In my situation, there was no way for me to prove my friends genuinely didn’t know they couldn’t edit the post. Similarly, we’ll never log into our email recipient’s account to check if he really didn’t get that email. We have to live with uncertainty, and in the meantime, try to reign in our cynicism. The internet is clouded with strange ambiguity, and as long as we’re lacking evidence, our suspected deception will remain speculation rather than confirmation.
For better or worse, we have internalized that these daily events are mostly minor offenses. We don’t want to make waves or accuse others every time we feel that doubt. But I believe confrontation on this front is occasionally warranted. I don’t regret having been direct with my friends; repressing ourselves when an offense, like exclusion, is clear will only lead to more anxiety. Judging whether confrontation is appropriate, it seems, is just one of our many balancing acts.
All said, it may be unnatural how much we monitor each other. Perhaps we know and share too much. Regardless, engagement requires accountability. We can receive so much information and education from the internet; we can share our lives and connect so easily through social media. These are, no doubt, enormous privileges.
But with great knowledge comes great responsibility. A resource that allows for connection and opportunity is a gift, but we cannot expect to take without giving. Nor can we be selectively accountable. With summer internships, job applications, or schoolwork, we are at our most responsible – we let ourselves down when we fail to be.
Our sense of duty relaxes, though, when it comes to what we owe others. Their disappointment in our actions, or lack thereof, is virtually painless to us when we aren’t looking them in the eyes. And when we are faced with a human rather than a contact, it’s easier to evade conflict altogether. But if we’re capable of one difficult task, we must be of the other. We should grant, if not more, just as much importance to humanity as we do our personal objectives.
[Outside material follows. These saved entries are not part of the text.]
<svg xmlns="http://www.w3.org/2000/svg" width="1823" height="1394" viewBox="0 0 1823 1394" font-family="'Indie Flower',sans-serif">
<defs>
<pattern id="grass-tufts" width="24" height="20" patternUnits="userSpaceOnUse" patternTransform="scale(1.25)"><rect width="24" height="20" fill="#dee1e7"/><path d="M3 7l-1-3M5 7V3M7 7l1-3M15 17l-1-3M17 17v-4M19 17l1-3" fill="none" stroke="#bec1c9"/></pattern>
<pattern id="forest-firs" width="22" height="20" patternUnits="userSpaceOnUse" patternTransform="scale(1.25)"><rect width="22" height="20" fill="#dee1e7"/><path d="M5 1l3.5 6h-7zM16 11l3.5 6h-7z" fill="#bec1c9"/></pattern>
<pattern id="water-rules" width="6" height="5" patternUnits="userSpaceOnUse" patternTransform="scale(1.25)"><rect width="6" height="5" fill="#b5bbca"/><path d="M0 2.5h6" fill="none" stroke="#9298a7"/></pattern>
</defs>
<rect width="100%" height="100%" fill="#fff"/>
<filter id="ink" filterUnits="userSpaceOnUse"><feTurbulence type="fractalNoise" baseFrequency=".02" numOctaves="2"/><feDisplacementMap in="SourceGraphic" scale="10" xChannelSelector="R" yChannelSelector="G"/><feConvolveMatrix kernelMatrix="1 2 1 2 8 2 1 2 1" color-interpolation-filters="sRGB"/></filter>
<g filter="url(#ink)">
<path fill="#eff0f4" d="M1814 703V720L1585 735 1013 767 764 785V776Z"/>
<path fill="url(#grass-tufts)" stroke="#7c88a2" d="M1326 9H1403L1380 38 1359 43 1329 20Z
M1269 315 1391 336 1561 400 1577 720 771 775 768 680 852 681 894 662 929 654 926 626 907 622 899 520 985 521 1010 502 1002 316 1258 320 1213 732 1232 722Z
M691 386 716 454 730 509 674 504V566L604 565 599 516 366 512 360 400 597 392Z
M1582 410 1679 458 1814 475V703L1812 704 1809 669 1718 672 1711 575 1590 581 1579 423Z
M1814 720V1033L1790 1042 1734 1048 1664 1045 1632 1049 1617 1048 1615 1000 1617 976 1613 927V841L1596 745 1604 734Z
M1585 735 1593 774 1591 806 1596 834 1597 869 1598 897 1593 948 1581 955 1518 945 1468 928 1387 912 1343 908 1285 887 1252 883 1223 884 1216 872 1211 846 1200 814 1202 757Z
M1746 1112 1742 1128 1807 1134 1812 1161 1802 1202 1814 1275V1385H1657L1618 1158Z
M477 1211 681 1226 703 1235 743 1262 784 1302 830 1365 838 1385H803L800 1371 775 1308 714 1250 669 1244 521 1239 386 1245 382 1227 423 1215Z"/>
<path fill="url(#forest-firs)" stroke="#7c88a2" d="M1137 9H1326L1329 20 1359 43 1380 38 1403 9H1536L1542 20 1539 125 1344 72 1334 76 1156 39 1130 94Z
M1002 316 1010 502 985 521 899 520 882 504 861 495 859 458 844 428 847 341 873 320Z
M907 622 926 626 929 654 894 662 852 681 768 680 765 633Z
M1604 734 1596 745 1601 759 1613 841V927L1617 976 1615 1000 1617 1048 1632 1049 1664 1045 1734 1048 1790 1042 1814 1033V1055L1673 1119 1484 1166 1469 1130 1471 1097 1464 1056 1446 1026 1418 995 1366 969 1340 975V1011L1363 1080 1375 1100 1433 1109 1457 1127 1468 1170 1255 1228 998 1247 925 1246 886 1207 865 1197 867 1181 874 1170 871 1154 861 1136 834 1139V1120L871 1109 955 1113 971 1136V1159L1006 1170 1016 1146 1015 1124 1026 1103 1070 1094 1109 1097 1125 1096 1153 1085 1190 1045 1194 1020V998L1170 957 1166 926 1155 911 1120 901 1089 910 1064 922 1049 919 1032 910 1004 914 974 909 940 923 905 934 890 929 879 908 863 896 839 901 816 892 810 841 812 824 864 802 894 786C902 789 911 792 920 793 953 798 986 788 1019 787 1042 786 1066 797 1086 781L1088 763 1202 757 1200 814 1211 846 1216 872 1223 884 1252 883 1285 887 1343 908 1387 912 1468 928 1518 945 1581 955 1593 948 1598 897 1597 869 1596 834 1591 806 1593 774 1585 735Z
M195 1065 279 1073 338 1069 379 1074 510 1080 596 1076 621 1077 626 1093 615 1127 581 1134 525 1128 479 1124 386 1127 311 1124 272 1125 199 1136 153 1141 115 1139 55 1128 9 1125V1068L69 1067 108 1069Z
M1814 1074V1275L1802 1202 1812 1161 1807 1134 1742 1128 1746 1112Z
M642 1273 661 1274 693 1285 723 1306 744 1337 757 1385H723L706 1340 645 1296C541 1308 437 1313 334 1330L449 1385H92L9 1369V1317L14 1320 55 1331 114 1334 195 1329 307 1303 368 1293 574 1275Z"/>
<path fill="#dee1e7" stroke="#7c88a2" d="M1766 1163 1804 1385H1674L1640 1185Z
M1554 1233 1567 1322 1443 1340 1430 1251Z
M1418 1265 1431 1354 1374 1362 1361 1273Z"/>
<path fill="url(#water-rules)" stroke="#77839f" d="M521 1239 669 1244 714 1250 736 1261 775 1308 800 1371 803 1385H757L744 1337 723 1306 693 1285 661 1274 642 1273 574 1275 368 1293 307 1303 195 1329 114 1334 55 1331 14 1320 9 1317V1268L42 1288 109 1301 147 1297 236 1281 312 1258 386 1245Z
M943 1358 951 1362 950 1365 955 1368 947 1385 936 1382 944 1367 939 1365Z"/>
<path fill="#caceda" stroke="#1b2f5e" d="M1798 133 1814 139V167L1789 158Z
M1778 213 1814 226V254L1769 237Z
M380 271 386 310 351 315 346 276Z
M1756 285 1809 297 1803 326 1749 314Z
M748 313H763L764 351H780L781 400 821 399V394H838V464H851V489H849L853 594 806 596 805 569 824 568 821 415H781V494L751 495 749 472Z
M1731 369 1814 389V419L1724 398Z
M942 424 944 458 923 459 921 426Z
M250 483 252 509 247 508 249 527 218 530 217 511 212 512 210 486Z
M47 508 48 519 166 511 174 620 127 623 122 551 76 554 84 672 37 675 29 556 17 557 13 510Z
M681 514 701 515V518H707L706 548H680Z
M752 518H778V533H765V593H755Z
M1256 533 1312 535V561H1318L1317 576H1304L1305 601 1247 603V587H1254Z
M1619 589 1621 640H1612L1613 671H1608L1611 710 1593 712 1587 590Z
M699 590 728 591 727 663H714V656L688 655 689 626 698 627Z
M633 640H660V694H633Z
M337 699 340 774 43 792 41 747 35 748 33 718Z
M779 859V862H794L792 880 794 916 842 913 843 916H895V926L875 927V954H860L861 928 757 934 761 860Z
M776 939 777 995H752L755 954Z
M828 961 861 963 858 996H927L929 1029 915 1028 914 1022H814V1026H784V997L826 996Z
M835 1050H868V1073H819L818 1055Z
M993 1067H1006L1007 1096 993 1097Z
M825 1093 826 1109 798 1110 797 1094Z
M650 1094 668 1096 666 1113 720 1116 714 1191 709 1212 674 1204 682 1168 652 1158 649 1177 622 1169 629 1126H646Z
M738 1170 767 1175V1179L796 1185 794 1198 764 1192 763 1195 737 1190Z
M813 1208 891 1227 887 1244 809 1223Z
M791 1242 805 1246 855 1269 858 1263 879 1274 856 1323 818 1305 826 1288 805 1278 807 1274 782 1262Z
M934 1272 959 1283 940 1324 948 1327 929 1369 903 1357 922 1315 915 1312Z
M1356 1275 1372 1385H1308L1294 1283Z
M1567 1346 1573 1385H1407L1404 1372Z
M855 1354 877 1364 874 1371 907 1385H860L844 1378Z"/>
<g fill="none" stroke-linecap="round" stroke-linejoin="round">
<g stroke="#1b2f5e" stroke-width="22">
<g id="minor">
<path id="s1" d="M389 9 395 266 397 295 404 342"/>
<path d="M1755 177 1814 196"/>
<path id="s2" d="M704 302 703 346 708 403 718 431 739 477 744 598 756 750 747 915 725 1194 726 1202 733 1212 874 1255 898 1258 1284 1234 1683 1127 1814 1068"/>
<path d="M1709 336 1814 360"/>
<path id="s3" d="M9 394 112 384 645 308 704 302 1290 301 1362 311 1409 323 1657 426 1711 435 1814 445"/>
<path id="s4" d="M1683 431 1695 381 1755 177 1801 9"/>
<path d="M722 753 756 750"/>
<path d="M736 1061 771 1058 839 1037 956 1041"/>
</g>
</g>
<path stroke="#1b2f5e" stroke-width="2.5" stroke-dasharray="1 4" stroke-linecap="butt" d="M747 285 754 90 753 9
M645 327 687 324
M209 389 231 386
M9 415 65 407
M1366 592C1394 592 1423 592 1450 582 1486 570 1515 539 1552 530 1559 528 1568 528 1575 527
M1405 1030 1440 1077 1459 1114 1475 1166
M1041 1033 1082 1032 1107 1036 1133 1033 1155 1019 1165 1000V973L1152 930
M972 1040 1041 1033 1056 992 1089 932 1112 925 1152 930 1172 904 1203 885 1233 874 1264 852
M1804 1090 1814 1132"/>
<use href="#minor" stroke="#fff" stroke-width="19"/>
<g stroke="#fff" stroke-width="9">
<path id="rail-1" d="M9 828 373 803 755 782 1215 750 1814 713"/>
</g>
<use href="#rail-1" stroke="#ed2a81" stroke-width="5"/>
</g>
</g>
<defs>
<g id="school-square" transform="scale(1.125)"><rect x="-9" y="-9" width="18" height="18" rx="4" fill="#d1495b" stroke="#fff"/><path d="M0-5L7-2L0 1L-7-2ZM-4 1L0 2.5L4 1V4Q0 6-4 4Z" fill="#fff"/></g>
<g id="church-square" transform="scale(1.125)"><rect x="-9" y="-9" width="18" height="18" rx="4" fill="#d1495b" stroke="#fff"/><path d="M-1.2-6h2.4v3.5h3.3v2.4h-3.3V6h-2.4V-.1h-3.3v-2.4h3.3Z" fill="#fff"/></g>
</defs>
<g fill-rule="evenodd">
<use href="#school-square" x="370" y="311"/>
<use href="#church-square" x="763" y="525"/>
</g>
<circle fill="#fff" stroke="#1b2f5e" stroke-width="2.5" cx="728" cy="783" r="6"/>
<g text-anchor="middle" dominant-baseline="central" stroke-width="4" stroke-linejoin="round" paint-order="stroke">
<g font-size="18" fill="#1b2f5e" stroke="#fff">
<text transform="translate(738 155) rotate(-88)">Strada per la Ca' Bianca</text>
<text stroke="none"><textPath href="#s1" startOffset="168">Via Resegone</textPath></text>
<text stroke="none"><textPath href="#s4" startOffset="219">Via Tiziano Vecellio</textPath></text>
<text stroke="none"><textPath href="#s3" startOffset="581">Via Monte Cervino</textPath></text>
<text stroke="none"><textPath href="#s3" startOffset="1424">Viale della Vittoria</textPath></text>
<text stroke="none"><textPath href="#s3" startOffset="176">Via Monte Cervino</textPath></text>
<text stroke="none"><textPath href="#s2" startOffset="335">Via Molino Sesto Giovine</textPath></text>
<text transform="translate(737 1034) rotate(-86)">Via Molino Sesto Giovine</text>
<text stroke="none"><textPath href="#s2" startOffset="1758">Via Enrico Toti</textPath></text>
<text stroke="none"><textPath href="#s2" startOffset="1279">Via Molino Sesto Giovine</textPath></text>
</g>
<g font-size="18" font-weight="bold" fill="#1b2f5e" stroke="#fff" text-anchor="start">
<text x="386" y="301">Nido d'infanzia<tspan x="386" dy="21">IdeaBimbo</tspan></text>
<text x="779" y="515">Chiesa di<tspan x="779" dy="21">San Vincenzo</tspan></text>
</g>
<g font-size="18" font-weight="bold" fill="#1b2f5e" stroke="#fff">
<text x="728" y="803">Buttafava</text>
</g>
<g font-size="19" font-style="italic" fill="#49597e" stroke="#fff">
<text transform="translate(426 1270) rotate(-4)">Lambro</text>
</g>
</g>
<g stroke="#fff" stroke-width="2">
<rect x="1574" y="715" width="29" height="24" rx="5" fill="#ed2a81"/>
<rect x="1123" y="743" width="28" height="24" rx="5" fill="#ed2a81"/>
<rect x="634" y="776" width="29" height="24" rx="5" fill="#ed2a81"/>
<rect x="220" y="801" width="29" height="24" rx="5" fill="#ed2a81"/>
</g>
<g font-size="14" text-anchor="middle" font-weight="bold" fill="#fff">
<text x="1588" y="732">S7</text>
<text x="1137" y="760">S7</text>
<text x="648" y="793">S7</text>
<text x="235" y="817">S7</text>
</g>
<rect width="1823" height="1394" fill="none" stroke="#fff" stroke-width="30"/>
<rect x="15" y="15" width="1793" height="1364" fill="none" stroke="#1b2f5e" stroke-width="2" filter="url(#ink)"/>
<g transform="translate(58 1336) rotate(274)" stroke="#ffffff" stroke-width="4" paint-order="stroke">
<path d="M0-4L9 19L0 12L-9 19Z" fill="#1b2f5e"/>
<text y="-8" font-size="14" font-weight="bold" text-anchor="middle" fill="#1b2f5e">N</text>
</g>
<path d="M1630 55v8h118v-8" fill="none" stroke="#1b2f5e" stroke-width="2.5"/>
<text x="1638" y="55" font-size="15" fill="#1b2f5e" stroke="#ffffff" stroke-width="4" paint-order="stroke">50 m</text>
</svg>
Ultimately, our own successes will be worthless if we don’t preserve the human relationships that make life truly rich.
So complete honesty is too much to ask for, and it might even go against our nature. Increased accountability and estimation of others, however, especially when we have nothing to gain – now that would be an earnest goal.
Serena G. Pellegrino ’23 is a resident of Lowell House. Her column appears on alternate Fridays.